West 28 Street development site in the news (again)
some stories write themselves
Of course I started thinking about the past Manhattan Loft Guy series about how developing neighborhoods (such as the typical Manhattan loft neighborhoods) develop, that is to say, change, when I saw this piece in the Commercial Observer about potential hotel development on the parking lot at 140-144 West 28 Street (h/t The Real Deal). If I were working with a loft buyer or seller in the high 20s just east of Seventh Avenue, I’d be worried about site lines if a 20-story full lot hotel went up on that parking lot. In checking to see if I have written about residential lofts that might be relevant, I hit the jackpot. Raise your hand if you know that I already wrote about (part of) this very same potential development in my December 20, 2011, development watch: West 28 Street, between 6th & 7th Avenues.
That post dealt with a Crain’s article that sounds like the Commercial Observer’s (this quote is from Crain’s):
The buildings at 146-148 West 28th Street and parking lot at 140-144 West 28th Street offer 170,000 feet of buildable space, Crain’s said, and so could make the perfect site for a new hotel
This quote is from Manhattan Loft Guy:
This story is perennial because something is always changing, somewhere in Manhattan. You might think that this is so obvious that only an idiot would take time to make the ‘point’ (thankyouverymuch), but then you would under-estimate the ability of Manhattan apartment and loft dwellers to ignore what is (and is not) around them.
As luck would have it, this specific story is not so much perennial, as cyclical. Having not sold 2+ years ago as a package with the small building next door at 146 – 148 West 28 Street, the owners are trying again. Back then, the combined lots were, of course, much bigger (“12,083 sq ft”) but most of the development rights seem to be with the “7,583 sq ft” parking lot, as the marketing claims “144,876 sq ft” are available for development.
Not that we should take anything that real estate brokerage firms say at face value, but the listing agents are quoted as saying the firm is:
evaluating offers [plural!] now and expects to reach a deal sometime in July. If a deal is not concluded before that time, a bid deadline will be set sometime next month.

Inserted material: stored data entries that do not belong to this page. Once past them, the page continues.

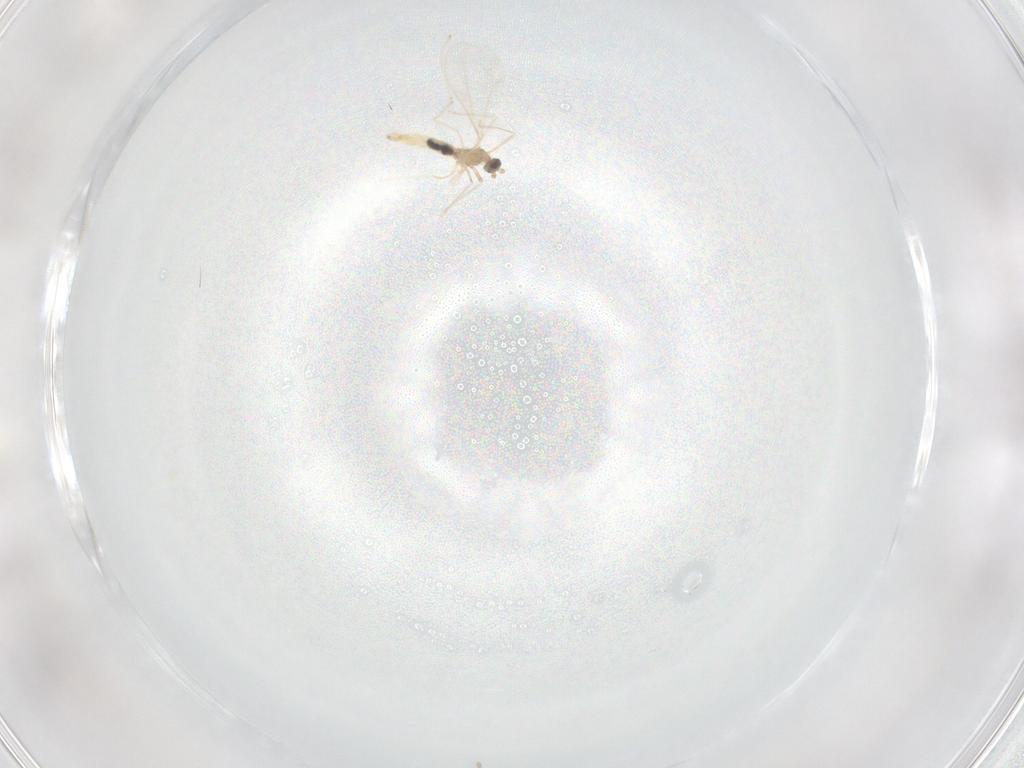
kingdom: Animalia
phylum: Arthropoda
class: Insecta
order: Diptera
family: Cecidomyiidae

So maybe it will happen this time.
swimming with The Shark
Or maybe not (it didn’t last time). The ‘old’ plan was to sell the parking lot with the building next door, but the Property Shark page for that building suggests the owners are doing enough upgrades to that building to preclude sale as a tear-down. Perhaps development rights from the building have been transferred to the lot? Interesting thing about that building … despite the manufacturing zoning (M1-6), there have been people living there in broad daylight since at least 1992 and as recently as 2012, based on the Voting Registration section of The Shark.
Looking at The Shark on the parking lot, I have to assume that the 2011 marketing effort was on behalf of a buyer-in-contract, as that lot was not sold to the LLC that already owned the building at #146 until February 2012, for $21.5mm (or $284/ft, assuming a building only as large as the F.A.R. of 10 allows; or $148/ft if a building as large as the “144,876 sq ft” in the Commercial Observer article says can be built there). I am no student of commercial development, but I have to wonder about the economics … guys who paid $21.5mm in February 2012 think they can get “up to $330 per square foot for hotel use and up to $600 per square foot for residential, [as] Mr. Scandalios said”??
I also have to wonder if they are second-guessing their strategy. On the one hand, “[t]here are some investors thinking about the site for residential and its [sic] significantly more valuable as residential, but the highest and best use is as a hotel since it’s zoned for commercial use”; on the other hand, “[t]hough residential development is possible, it would require a zoning change, a process which could take up to 18 months” (my italics, of course). Let’s see … they bought in February 2012, and are talking about a deal in July 2013 … nearly 18 months.
enough about them, back to Manhattan Loft Guy
Of course, the fun parts of the blog post series, exemplified in that December 20, 2011 post are about View Diligence (with horror stories!) and the fact that stuff … happens. Things change, probably more dynamically in Manhattan than elsewhere, though that’s just a theory about a town in which everything has pretty much been all about money pretty much forever (and by “forever” I mean since 1625).
If not now for this parking lot on West 28th Street, then eventually. Tempis fugits, indeed.